Caravage est un homme violent, il se bat régulièrement, séjourne
quelquefois en prison, et va même jusqu’à tuer. Il aime
s’habiller à la manière des riches, et même si ses vêtements
sont déchirés cela ne fait qu’ajouter à son goût de
l’exubérance et de la provocation.
Contraint de partir de
Rome pour fuir des représailles à la suite d’un meurtre en 1606,
il mène alors une vie d’errance. Il se réfugie à Naples où il
continue à peindre pour des commanditaires privés.

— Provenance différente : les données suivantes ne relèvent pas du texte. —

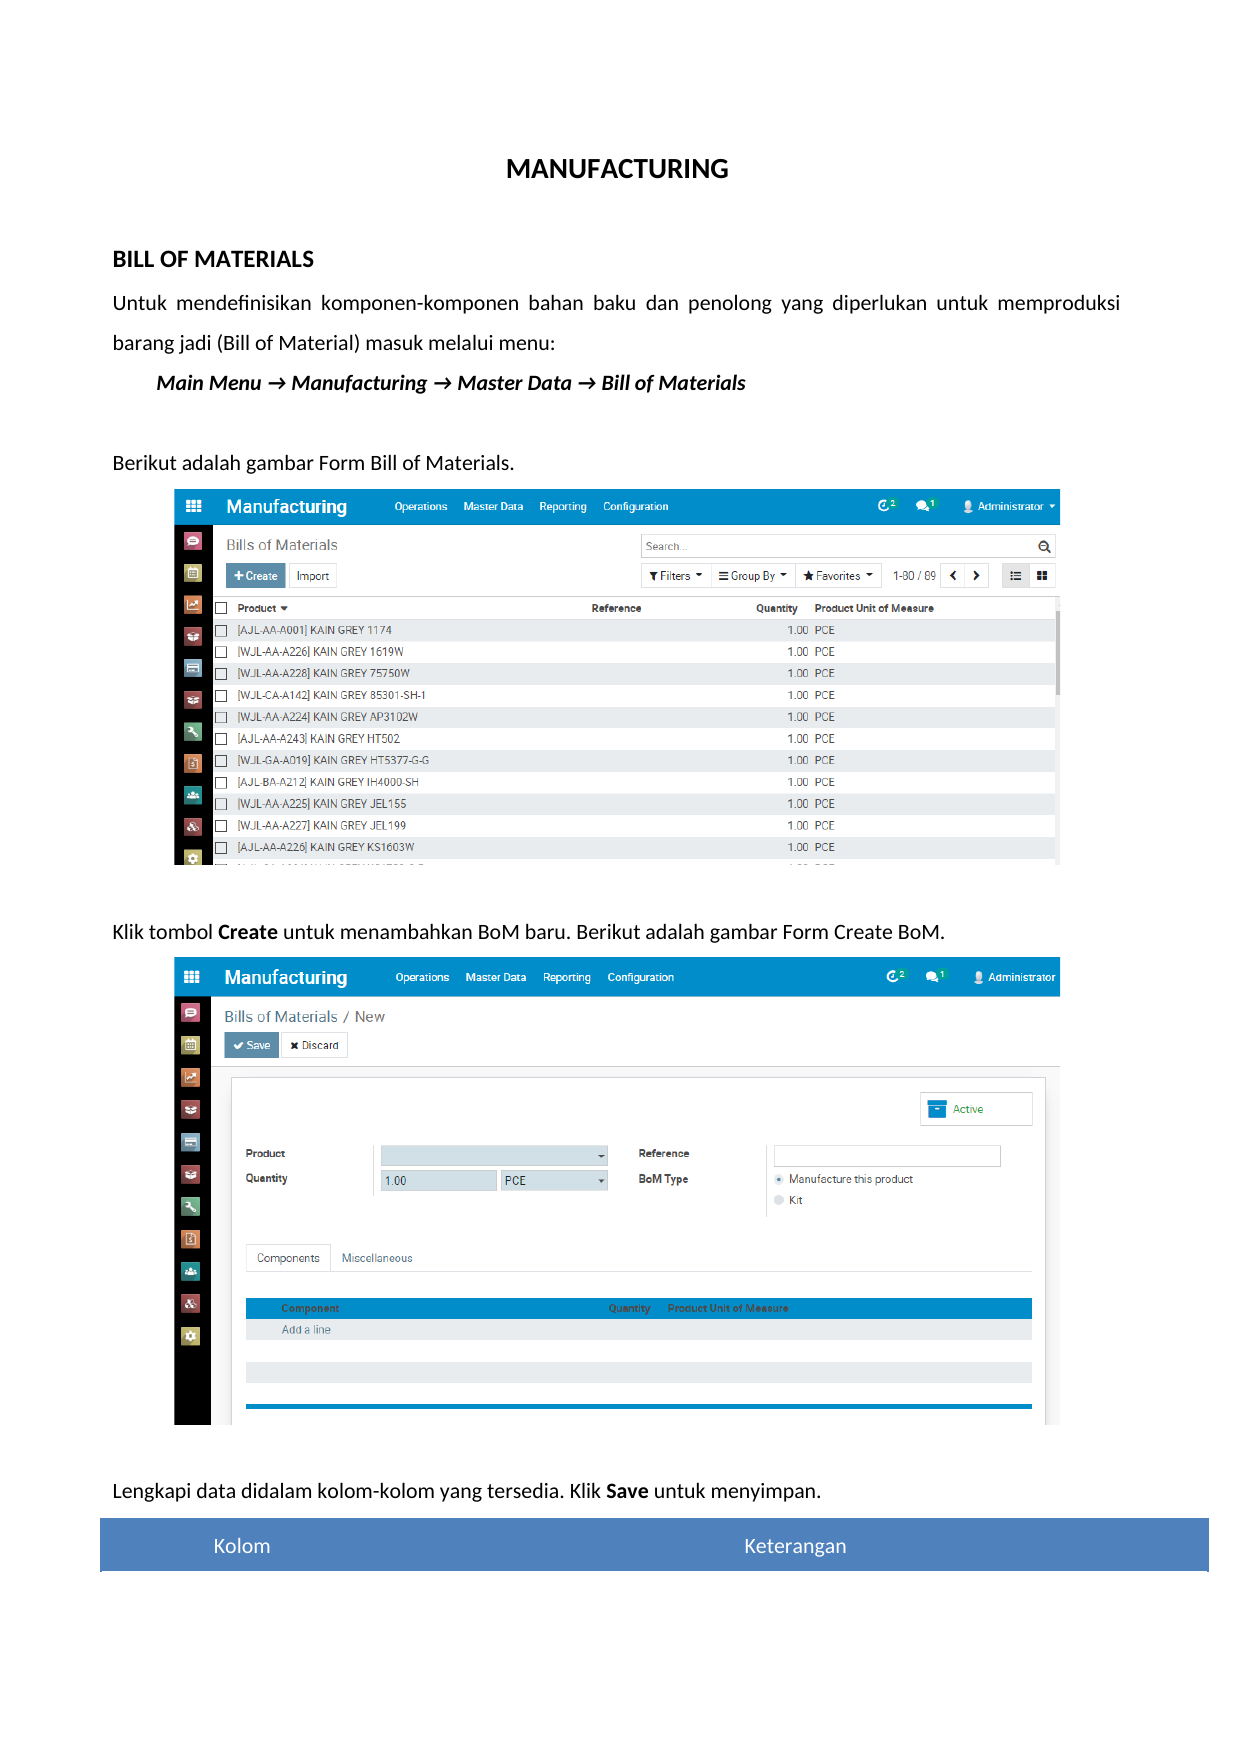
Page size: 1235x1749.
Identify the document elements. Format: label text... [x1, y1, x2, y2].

text Klik tombol Create untuk menambahkan BoM baru. Berikut adalah gambar Form Create BoM. [112, 918, 1122, 944]
text Untuk mendefinisikan komponen-komponen bahan baku dan penolong yang diperlukan untuk memproduksi barang jadi (Bill of Material) masuk melalui menu: [112, 289, 1122, 356]
text Berikut adalah gambar Form Bill of Materials. [112, 449, 1122, 476]
picture [226, 971, 230, 983]
picture [232, 500, 240, 512]
table_header Kolom [102, 1520, 382, 1571]
picture [333, 504, 346, 516]
picture [467, 974, 475, 980]
picture [184, 971, 193, 982]
picture [228, 500, 232, 512]
text Main Menu → Manufacturing → Master Data → Bill of Materials [112, 369, 1122, 396]
picture [887, 498, 898, 508]
picture [245, 505, 251, 512]
picture [174, 526, 1060, 865]
text MANUFACTURING [112, 150, 1122, 186]
picture [917, 498, 938, 510]
picture [323, 975, 330, 983]
picture [892, 969, 908, 979]
picture [281, 504, 288, 512]
table_header Keterangan [384, 1520, 1207, 1571]
picture [242, 975, 250, 983]
picture [231, 971, 239, 983]
picture [186, 500, 195, 507]
picture [307, 504, 314, 512]
text BILL OF MATERIALS [112, 243, 1122, 274]
picture [174, 997, 1060, 1425]
picture [966, 501, 971, 512]
picture [333, 975, 346, 987]
picture [927, 969, 948, 980]
text Lengkapi data didalam kolom-kolom yang tersedia. Klik Save untuk menyimpan. [112, 1477, 1122, 1504]
picture [976, 972, 982, 983]
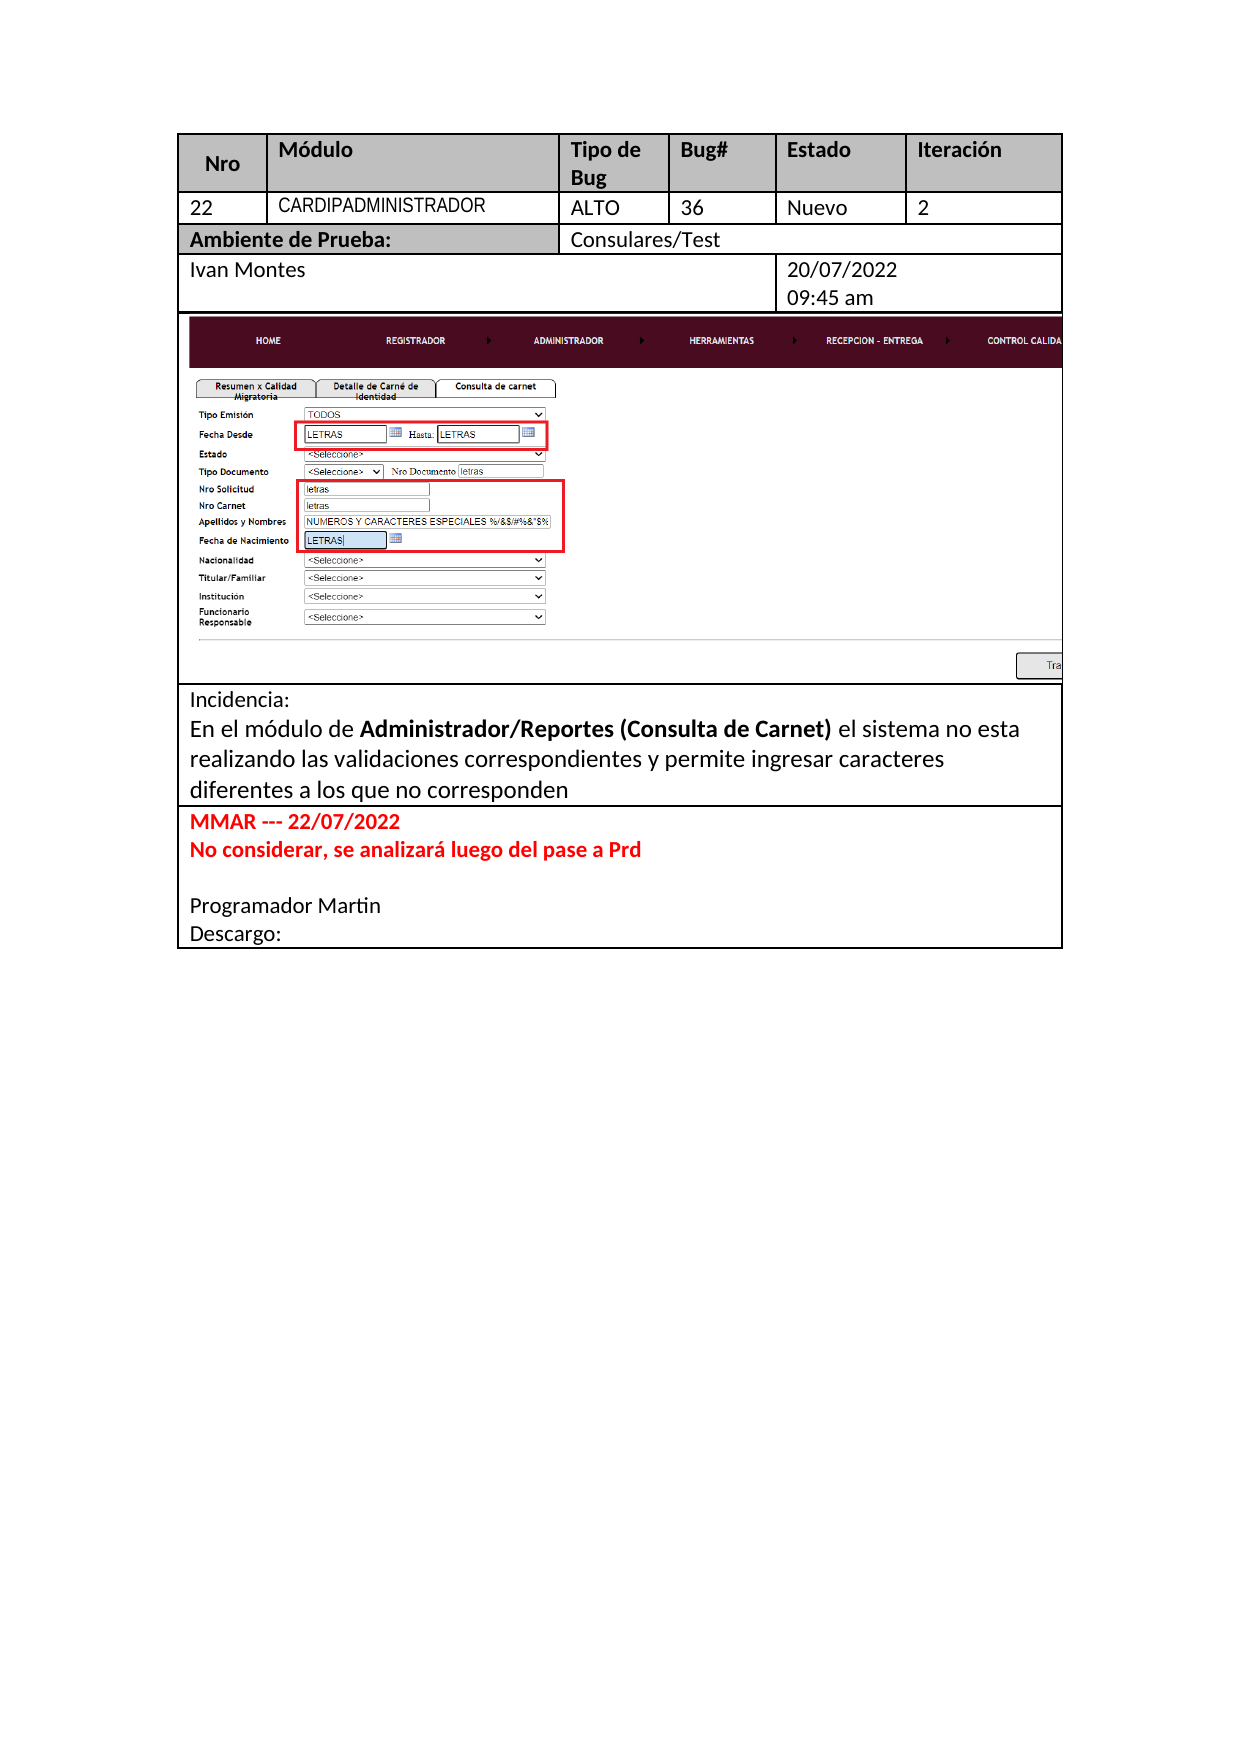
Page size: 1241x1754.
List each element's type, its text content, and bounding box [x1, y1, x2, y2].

lI part ensuite à Malte en 1608 où le Grand Maître de l’Ordre de Malte le fait Chevalier en hommage à son talent. Il en est vite renvoyé, en raison d’une altercation grave avec l’un des membres de l’Ordre. Il s’évade de prison et part pour la Sicile jusqu’en 1609. Il décide ensuite de revenir en Italie où le pape aurait abandonné les poursuites à son égard et lui aurait pardonné.
C’est sur le chemin du retour, en Toscane, qu’il trouve la mort à l’âge de 39 ans. L’on ne sait pas s'il a succombé à une fièvre alors qu’il traversait des marais sur la route de Rome ou si d’anciennes connaissances ont su profiter de son retour pour se venger d’affronts passés.
Le Caravage aura laissé aux générations suivantes un héritage artistique des plus importants. Il a non seulement rompu avec la manière de son époque mais il a surtout permis à l’art de prendre une direction nouvelle. Si Giotto et Masaccio qui ont permis l’évolution de l’image gothique à la renaissance, Caravage a inventé une grammaire et un vocabulaire pictural entièrement nouveaux qui serviront de base à la peinture baroque dans un premier temps mais également à tous les mouvements des siècles à venir dont l’objectif sera de rendre en image la vérité telle qu’on la voit et de l’interpréter avec toute la force de la passion mais sans aucun compromis. Si les générations futures ne seront pas exemptes de grands génies, il faudra attendre la fin du XIXe siècle avec Cézanne pour retrouver un artiste capable de remettre à ce point l’art en question et proposer un langage radicalement différent.